Nevertheless, there are plenty of unlisted fund managers – including Marshall Wace, Chris Hohn’s TCI, John Armitage’s Egerton Capital and Stephen Butt’s Silchester International Investors – that have been highly entrepreneurial and extremely successful. Many of these are not household brands, and some are so shrouded in secrecy that they are barely industry names.
And that’s the way they like it. Listed UK fund managers, like listed UK shares, may be in the doldrums. But many of the firms that operate away from public scrutiny continue to thrive, thank you very much.
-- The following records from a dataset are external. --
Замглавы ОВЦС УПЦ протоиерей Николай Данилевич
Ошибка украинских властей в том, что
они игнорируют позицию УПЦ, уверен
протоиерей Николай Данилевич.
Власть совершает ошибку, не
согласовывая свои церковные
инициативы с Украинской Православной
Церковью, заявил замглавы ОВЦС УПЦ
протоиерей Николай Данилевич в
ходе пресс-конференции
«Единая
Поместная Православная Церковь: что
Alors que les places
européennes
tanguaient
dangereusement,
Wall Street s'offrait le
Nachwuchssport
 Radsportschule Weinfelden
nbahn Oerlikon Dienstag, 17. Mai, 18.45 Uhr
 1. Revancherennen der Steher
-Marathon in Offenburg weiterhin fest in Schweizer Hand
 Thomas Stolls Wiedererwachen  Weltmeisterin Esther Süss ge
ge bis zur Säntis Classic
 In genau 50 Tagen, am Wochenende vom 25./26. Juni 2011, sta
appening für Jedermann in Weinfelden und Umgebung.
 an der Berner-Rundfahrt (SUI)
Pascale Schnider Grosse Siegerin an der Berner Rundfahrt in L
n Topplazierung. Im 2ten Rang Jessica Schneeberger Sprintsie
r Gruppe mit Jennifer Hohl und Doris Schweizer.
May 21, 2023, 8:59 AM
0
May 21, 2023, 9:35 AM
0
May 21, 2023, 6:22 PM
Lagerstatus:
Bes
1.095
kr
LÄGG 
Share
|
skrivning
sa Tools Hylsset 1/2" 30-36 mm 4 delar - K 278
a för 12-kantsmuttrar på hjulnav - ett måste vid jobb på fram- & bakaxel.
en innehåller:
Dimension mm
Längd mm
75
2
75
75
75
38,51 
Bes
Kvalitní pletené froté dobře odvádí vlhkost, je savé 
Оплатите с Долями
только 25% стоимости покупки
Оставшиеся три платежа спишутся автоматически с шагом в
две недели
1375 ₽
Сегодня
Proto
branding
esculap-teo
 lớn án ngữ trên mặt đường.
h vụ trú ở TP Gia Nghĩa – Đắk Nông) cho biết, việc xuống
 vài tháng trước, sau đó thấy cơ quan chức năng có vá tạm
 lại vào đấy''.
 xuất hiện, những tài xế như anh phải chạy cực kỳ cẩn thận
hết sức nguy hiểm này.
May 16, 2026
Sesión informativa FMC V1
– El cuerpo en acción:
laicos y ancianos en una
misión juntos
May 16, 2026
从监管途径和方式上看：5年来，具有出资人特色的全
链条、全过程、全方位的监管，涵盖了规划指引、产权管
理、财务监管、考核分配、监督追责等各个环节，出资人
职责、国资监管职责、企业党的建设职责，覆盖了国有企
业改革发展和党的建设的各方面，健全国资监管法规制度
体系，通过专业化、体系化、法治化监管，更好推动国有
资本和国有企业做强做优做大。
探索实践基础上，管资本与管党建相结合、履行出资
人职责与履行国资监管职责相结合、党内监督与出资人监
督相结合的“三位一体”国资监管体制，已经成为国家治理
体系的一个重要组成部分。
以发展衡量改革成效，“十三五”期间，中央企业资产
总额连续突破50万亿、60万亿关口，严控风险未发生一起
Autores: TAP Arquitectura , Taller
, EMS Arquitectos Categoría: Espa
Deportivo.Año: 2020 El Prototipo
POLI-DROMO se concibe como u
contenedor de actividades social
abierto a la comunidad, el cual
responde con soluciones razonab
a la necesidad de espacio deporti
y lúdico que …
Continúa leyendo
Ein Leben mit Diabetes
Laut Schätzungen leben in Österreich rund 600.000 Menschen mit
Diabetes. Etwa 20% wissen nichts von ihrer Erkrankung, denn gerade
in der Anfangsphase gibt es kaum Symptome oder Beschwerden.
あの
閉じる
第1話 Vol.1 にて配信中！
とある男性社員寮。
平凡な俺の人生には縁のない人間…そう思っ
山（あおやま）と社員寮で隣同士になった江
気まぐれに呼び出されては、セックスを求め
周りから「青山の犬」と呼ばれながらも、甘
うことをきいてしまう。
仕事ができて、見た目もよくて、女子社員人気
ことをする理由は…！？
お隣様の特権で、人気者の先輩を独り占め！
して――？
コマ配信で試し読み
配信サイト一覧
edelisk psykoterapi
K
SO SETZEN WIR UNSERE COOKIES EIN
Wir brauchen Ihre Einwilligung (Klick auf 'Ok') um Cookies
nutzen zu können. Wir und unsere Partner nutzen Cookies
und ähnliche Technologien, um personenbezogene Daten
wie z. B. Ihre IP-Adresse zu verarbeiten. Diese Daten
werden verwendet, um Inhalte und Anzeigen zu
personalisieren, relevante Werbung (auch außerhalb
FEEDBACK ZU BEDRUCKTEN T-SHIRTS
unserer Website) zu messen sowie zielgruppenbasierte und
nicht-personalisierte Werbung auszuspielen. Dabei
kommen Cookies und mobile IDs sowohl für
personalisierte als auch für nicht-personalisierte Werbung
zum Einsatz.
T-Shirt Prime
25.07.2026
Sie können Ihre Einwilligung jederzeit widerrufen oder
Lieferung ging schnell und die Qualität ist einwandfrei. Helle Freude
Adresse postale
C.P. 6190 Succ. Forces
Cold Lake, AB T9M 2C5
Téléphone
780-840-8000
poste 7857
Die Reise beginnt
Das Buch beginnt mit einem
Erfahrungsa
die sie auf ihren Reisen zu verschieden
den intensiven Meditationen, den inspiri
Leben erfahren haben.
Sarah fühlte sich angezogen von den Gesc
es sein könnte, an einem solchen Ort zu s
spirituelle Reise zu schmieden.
Accounts show that Butt, a former Morgan Stanley banker and disciple of the legendary value investor Benjamin Graham, paid himself at least £31m last year. He and his family are worth roughly £600m through their majority stake in Silchester’s parent company, according to an estimate by Bloomberg.
Such éminences grises are often playing key roles behind the scenes in corporate deals, much as Galley did in the 1990s. For example, Silchester owned a 15pc stake in the supermarket Morrisons when two private equity firms came knocking. Michael Cowan, one of Butt’s co-founders, advised the board and was credited with helping raise the winning bid by £700m.
What can Silchester’s listed rival do to pull themselves out of their current trough? Certainly little is likely to change until the UK government stops tinkering around the edges and enacts wholesale pension reforms, while also providing some measure of legislative push-back against overcautious watchdogs.
In the meantime, mergers would be an obvious solution – combining firms is one way to increase the asset base and cut costs.
However, it’s rarely as simple as that. Many such marriages of convenience have turned rocky. The 2017 tie-up between Standard Life and Aberdeen Asset Management has frequently been characterised as two drunks leaning on each other to stay vaguely upright.
An industry expert says he knows of several investors who have looked at taking listed fund managers private but, damningly, decided they weren’t really worth the effort.
There remains one other intriguing possibility. UK banks, which are also struggling, earn very little fee income compared to their international peers. That is partly because they no longer have asset management divisions.
Barclays, for example, sold its fund management arm, Barclays Global Investors, to BlackRock in 2009 in order to raise capital in the wake of the financial crisis. The bank ultimately made £8bn from the disposal but gave up a stake in a business that would today be worth £18bn.
Could the share prices of UK-listed asset managers fall far enough that high-street lenders might be tempted to correct their hasty divestments and regain access to large pools of money and steady fee income? And would the regulators allow it? Would bank shareholders?
Lloyds Banking Group and Schroders set up a wealth management joint venture in 2019. Might this be a glimpse of the future? If nothing else, it would provide a fitting end to the golden era of asset management: out of banks were you taken and to banks you shall return.